When a GAAP financial measure is not available at the time of the earnings release because COVID-19-related adjustments may require additional information and analysis, the Guidance provides that the Division of Corporation Finance will not object to companies reconciling a non-GAAP financial measure to preliminary GAAP results that either include provisional amount(s) based on a reasonable estimate or a range of reasonably estimable GAAP results. The provisional amount or range should reflect a reasonable estimate of COVID-19-related changes not yet finalized. Companies, however, should explain, to the extent practicable, why the line item(s) or accounting is incomplete, and what additional information or analysis may be needed to complete the accounting. In filings where GAAP financial statements are required, such as filings on Form 10-K or 10-Q, companies should reconcile to GAAP results and not include provisional amounts or a range of estimated results.
In providing this accommodation to reconcile non-GAAP financial measures to provisional amounts or estimated ranges, the Division staff noted that companies “should limit the measures in its presentation to those non-GAAP financial measures it is using to report financial results to the Board of Directors.” The Guidance emphasizes that companies should not present non-GAAP financial measures or metrics for the sole purpose of presenting a more favorable view of the company. Rather, companies should use non-GAAP financial measures and performance metrics for the purpose of sharing with investors how management and the board are analyzing the current and potential COVID-19-related impacts on the company’s financial condition and operating results.
Joint statement regarding manual signature compliance
Rule 302(b) of Regulation S-T requires that each signatory to documents electronically filed with the Commission under the federal securities laws manually sign a signature page or other document before or at the time the electronic filing is made, authenticating, acknowledging, or otherwise adopting his or her signature that appears in typed form within the electronic filing.
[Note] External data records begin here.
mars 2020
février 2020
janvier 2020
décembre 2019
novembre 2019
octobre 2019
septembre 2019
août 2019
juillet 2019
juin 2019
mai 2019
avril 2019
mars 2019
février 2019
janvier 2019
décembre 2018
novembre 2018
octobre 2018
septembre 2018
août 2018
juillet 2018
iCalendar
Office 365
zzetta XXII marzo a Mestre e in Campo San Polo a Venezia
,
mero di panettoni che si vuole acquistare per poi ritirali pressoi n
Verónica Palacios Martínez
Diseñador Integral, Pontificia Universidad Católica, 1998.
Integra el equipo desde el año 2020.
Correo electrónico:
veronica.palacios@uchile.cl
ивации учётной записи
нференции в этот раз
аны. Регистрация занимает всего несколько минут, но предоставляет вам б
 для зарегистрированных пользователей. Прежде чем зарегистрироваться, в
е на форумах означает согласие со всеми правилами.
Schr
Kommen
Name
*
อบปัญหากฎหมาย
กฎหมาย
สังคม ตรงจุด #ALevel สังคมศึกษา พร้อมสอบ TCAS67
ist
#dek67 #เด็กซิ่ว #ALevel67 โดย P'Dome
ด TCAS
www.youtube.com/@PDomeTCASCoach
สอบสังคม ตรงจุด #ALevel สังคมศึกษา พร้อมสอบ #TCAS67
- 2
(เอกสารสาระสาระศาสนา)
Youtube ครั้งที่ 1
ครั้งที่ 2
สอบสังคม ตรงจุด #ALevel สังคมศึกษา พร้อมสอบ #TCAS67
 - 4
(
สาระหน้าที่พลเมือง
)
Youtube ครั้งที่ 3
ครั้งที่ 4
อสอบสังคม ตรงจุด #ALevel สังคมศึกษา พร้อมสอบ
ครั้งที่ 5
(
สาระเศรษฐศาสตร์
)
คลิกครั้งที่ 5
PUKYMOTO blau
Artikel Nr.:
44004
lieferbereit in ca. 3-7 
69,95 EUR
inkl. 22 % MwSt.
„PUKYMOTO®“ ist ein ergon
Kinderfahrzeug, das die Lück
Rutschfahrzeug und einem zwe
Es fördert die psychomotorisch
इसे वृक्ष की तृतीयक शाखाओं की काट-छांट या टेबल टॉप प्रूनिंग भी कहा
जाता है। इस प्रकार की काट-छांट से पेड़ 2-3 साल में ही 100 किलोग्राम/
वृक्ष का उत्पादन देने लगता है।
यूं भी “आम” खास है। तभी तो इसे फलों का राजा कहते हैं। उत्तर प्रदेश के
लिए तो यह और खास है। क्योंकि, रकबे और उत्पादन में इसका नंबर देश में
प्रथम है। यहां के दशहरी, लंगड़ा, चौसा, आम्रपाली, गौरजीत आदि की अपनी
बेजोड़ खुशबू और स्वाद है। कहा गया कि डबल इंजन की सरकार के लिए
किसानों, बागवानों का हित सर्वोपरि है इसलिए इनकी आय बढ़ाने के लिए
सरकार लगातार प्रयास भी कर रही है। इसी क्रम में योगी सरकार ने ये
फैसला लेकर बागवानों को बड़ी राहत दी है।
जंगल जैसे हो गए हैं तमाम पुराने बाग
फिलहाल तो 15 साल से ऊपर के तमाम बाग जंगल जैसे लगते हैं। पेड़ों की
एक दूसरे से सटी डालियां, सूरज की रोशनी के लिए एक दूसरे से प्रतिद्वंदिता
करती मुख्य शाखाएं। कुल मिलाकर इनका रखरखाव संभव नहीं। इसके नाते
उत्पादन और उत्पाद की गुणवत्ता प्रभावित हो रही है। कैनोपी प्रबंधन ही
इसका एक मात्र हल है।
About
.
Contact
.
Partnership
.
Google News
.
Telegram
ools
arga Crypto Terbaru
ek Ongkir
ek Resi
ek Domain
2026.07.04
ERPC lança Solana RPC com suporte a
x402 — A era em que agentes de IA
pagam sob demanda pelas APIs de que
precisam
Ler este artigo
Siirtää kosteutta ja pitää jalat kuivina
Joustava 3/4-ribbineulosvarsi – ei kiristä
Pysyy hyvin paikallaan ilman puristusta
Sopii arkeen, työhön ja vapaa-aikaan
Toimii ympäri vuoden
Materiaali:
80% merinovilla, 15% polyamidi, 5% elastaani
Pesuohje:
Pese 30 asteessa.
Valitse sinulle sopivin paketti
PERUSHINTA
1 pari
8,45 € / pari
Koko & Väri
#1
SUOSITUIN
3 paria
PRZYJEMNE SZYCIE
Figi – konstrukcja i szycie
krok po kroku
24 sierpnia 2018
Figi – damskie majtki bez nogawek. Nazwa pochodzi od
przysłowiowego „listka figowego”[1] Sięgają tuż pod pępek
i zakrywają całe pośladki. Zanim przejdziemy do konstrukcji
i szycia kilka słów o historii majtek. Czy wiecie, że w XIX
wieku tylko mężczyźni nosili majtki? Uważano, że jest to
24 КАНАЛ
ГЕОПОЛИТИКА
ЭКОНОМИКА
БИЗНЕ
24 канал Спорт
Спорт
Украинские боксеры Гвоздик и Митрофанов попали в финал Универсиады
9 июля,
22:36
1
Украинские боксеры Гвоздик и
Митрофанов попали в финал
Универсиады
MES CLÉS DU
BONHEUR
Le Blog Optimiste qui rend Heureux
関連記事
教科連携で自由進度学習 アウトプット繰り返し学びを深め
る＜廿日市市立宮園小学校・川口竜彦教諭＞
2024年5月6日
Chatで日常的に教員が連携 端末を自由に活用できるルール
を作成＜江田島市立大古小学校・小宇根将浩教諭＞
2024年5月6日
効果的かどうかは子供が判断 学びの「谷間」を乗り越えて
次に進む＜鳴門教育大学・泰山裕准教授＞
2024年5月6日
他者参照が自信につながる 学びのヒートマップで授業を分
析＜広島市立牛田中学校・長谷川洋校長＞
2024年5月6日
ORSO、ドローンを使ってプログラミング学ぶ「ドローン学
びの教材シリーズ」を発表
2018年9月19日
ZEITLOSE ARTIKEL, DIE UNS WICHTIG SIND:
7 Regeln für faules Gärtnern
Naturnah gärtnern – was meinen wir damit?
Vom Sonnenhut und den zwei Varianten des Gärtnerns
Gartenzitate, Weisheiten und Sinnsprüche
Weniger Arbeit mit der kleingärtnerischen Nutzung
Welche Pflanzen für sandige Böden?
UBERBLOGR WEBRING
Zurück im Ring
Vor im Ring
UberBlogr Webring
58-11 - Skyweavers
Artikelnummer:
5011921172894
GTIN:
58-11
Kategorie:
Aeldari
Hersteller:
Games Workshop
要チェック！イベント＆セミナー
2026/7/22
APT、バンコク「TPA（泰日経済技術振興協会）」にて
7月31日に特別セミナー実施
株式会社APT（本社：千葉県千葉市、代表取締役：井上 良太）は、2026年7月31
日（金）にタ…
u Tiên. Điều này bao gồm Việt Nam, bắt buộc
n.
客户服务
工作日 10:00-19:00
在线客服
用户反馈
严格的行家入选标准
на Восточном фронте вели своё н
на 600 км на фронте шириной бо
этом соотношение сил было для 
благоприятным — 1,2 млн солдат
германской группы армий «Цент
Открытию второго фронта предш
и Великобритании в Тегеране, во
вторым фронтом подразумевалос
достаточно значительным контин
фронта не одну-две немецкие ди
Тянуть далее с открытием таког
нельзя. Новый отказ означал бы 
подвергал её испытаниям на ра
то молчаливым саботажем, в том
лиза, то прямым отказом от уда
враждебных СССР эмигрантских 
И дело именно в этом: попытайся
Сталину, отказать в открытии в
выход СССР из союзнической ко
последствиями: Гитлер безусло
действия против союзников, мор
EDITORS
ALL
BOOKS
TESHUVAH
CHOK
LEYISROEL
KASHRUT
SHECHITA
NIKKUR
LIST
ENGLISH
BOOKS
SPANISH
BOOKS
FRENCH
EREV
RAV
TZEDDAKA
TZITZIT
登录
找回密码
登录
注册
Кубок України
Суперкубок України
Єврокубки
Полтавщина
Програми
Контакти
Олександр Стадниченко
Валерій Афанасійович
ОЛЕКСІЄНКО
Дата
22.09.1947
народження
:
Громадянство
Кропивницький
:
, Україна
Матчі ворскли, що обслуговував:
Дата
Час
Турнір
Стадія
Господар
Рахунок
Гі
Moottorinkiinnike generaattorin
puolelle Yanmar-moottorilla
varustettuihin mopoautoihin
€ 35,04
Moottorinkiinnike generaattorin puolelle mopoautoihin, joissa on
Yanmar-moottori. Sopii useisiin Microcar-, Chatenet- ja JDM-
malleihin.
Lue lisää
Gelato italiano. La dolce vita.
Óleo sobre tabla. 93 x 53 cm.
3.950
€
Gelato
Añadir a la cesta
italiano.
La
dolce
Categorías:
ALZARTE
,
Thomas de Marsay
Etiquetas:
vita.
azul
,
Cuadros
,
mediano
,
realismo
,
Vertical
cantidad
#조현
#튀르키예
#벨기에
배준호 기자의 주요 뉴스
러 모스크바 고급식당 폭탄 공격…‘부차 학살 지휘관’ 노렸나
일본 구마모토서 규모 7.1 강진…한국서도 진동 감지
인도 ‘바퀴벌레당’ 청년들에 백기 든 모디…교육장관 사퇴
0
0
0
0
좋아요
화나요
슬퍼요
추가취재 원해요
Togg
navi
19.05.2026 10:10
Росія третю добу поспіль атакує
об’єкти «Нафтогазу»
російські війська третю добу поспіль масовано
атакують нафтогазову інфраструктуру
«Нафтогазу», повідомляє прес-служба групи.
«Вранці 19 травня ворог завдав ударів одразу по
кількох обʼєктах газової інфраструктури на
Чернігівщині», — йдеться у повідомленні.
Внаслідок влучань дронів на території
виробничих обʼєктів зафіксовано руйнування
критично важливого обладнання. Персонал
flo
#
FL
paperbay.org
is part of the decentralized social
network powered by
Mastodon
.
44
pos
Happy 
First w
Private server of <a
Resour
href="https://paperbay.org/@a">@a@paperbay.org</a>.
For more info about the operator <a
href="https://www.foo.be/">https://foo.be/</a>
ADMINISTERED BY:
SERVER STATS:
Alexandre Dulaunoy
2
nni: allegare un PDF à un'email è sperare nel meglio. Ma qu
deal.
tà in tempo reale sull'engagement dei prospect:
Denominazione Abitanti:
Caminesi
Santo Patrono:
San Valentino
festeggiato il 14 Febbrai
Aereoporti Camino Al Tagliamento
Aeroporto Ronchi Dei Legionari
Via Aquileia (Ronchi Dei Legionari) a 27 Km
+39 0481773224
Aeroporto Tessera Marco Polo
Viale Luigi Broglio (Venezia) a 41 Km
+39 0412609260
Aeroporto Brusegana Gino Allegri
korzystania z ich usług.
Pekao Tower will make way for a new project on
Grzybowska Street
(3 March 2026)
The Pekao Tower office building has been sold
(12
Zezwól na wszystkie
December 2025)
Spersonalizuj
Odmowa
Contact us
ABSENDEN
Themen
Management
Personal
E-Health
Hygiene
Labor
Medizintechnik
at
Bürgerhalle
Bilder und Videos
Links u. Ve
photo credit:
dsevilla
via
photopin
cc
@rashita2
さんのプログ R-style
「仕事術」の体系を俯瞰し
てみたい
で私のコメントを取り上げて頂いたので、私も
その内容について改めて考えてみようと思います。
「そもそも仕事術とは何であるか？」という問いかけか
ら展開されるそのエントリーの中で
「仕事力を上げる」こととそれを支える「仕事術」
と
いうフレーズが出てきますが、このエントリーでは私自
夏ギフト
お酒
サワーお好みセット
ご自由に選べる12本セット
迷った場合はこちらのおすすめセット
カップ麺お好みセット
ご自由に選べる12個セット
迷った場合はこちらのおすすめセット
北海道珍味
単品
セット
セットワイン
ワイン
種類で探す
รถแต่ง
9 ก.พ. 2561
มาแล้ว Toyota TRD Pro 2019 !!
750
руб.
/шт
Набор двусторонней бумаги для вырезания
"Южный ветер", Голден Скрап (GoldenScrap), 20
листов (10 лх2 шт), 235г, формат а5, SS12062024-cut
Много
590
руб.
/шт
Electronic filers must retain such documents for a period of five years and furnish copies to the Commission or its staff upon request.
In response to inquiries from entities subject to Regulation S-T regarding the authentication document retention requirements under Rule 302(b) in light of COVID-19-related impacts and difficulties, the staff of the Division of Corporation Finance, the Division of Investment Management, and the Division of Trading and Markets issued a joint statement that they will not recommend the Commission take enforcement action with respect to the requirements of Rule 302(b) if:
- A signatory retains a manually signed signature page or other document authenticating, acknowledging, or otherwise adopting his or her signature that appears in typed form within the electronic filing and provides such document, as promptly as reasonably practicable, to the filer for retention in the ordinary course pursuant to Rule 302(b);
- Such document indicates the date and time when the signature was executed; and
- The filer establishes and maintains policies and procedures governing this process. The signatory may also provide to the filer an electronic record (such as a photograph or pdf) of such document when it is signed.
To ensure the ability to utilize the relief provided in the joint statement, we recommend that companies either add to their existing policy or establish a temporary policy that sets forth appropriate procedures for authorizing the filing of reports under the federal securities laws by manual signatures of authorized personnel working remotely.